[本文抜粋]
今月も無事編集作業を終え、本誌(航空ファン)の7月号は
校了(編集部ですべてのデータが確認され、印刷工程に入ること)を迎えました。
以前の本ブログでも紹介しましたが、今月は震災の影響で1ヵ月遅れてしまったものの
航空自衛隊のF-2を大特集します。
2009年度末に第8飛行隊が運用能力点検をクリア、航空自衛隊の3個戦闘飛行隊への
配備が完全に完了したF-2ですが、本格運用開始から1年が過ぎた現在、
マルチロールファイター(多任務戦闘機)としての熟成が進み、
搭載可能な兵装も増えるなど、その実力を発揮できる態勢が整いつつあります。
表紙と巻頭ではF-2のマザーベースとして日本で唯一の2個飛行隊のF-2を運用する
青森県三沢基地の第3航空団を取材、空対空、空対地、空対艦の各種兵装を満載で飛ぶ
F-2の空撮や、同基地の特徴でもある掩体運用の様子をリポートします。
また空撮カメラマン赤塚 聡氏によるフライトインプレッション記事、
FS-Xプログラムに始まる同機の開発経緯や将来の計画、技術的解説、さらに
先般の東日本大震災により甚大な被害を受けた宮城県松島基地で行なわれていた
第21飛行隊によるF-2パイロットの養成訓練が今後どうなっていくのかについても、
現状を分析したうえで展望します。

抽出された項目
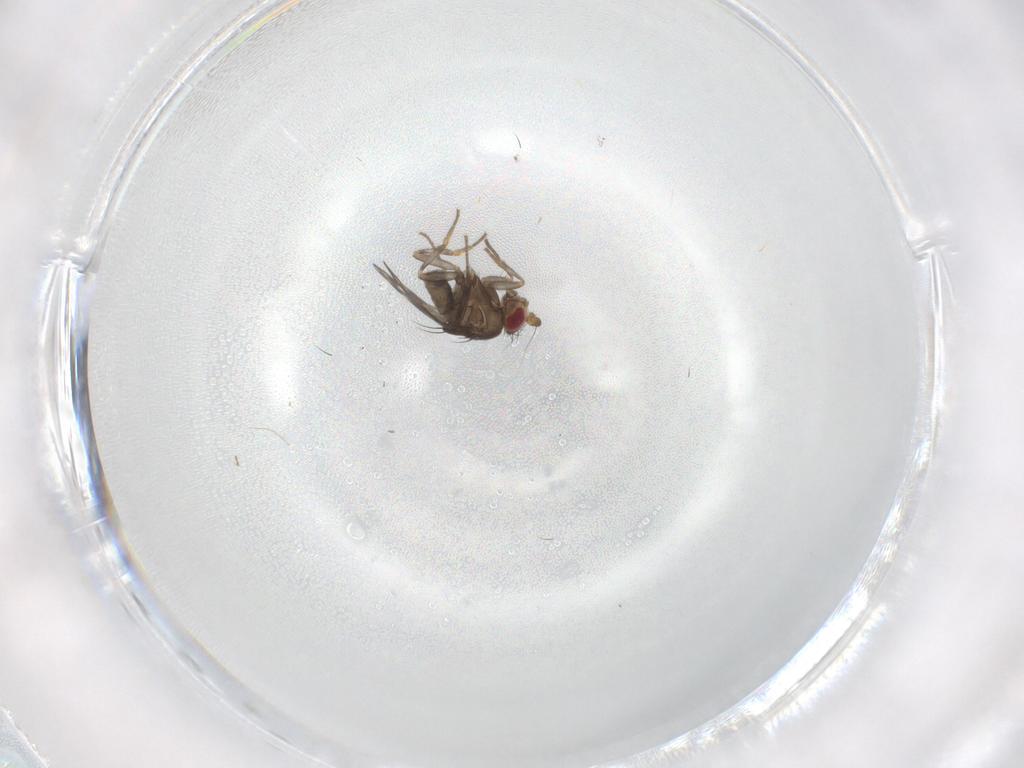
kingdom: Animalia
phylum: Arthropoda
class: Insecta
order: Diptera
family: Sphaeroceridae
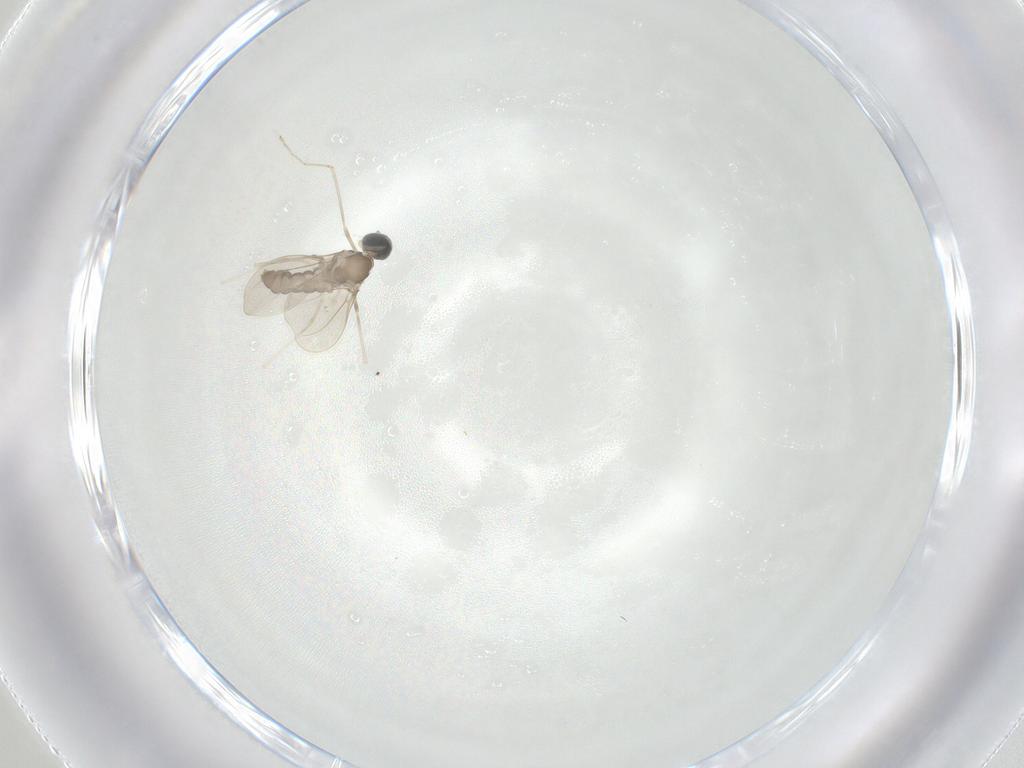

[課題一覧]
1 – F-2特集を紹介する文章の内容を、2文でまとめてください。
2 – F-2特集を紹介する文章の続きを、最後の文のあとから書いてください。

[解答例]
1 – 『航空ファン』7月号が校了し、震災の影響で1ヵ月遅れたものの、航空自衛隊のF-2を大特集します。三沢基地の第3航空団を取材した兵装満載の空撮や掩体運用のリポートに加え、フライトインプレッション記事、開発経緯と将来の計画、技術的解説、松島基地でのF-2パイロット養成訓練の今後の展望を載せます。

2 –
そのほかの記事としては、TIGER MEET 2011特集の第一弾として、
徳永克彦カメラマンがベルギー空軍のタイガー塗装のF-16を空撮、
巻頭のF-2とともにF-16ファミリーの豪華な空撮セットが実現しました。
またオペレーション・トモダチの関連記事では佐世保に寄港した
USSロナルド・レーガンを取材したほか、空自F-XのRFP(提案要求書)発出、
ビンラディン急襲作戦時に機体の破片が発見され話題となった新型特殊作戦ヘリ、
三菱MRJの最新情報、生まれ変わるロシアの航空宇宙戦力(前篇)などの記事を掲載、
さらに対リビア作戦の続報や、南極で活動した「しらせ」とCH-101の貴重な
フォトリポートなどもお届けします。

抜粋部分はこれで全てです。